Current Management of Salicylate-induced Pulmonary Edema

James K. Glisson, MD, PharmD; Telciane S. Vesa, MD; Mark R. Bowling, MD, FACP


South Med J. 2011;104(3):225-232. 

In This Article

Abstract and Introduction


Salicylate-induced pulmonary edema (SIPE) can occur in both acute and chronic users of aspirin or salicylate products. The medical history, especially when it reveals the use of salicylates, is critical when considering this diagnosis. Unfortunately, the neurologic and systemic effects of salicylate toxicity may hinder the ability to obtain a reliable medical history. SIPE should be considered in patients who present with pulmonary edema and neurological changes, anion-gap metabolic acidosis, or possible sepsis. Some patients may be treated for "pseudosepsis" or other conditions, thereby delaying the diagnosis of salicylate intoxication. Misdiagnosis and possibly delayed diagnosis of SIPE can lead to a significant increase in morbidity and mortality. Serum and urine alkalinization by administration of intravenous sodium bicarbonate are commonly utilized therapeutic strategies. Finally, hemodialysis is a therapy which should be considered early in the course of treatment. The objective of this review was to emphasize the importance of rapid diagnosis and appropriate treatment in patients with SIPE, and summarize the current literature as it relates to the adult population.

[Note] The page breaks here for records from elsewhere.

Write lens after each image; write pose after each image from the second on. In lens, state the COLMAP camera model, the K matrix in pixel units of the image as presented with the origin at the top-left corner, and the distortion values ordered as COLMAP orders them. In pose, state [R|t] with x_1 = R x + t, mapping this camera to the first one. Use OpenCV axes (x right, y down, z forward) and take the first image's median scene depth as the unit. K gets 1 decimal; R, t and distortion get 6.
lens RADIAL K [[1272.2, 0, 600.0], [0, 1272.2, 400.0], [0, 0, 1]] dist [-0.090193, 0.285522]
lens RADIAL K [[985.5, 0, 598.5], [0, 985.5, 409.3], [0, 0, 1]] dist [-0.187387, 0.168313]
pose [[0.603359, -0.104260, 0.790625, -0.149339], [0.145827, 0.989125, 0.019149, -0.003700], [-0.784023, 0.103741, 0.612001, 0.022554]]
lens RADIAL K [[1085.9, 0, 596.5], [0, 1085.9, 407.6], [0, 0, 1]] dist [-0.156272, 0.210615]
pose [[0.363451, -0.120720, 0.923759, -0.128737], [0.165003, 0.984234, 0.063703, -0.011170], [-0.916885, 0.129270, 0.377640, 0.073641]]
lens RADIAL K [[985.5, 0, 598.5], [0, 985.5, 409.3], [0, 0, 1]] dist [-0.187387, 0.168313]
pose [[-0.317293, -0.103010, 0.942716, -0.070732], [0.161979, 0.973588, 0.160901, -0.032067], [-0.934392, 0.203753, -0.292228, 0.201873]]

Salicylate-induced pulmonary edema (SIPE) is a complication of salicylate toxicity, which can be difficult to diagnose and treat. Significant mortality and morbidity may result from delayed diagnosis or misdiagnosis of SIPE. This review will discuss the limitations of the current literature on SIPE and guide practitioners on how to recognize and treat this uncommon condition.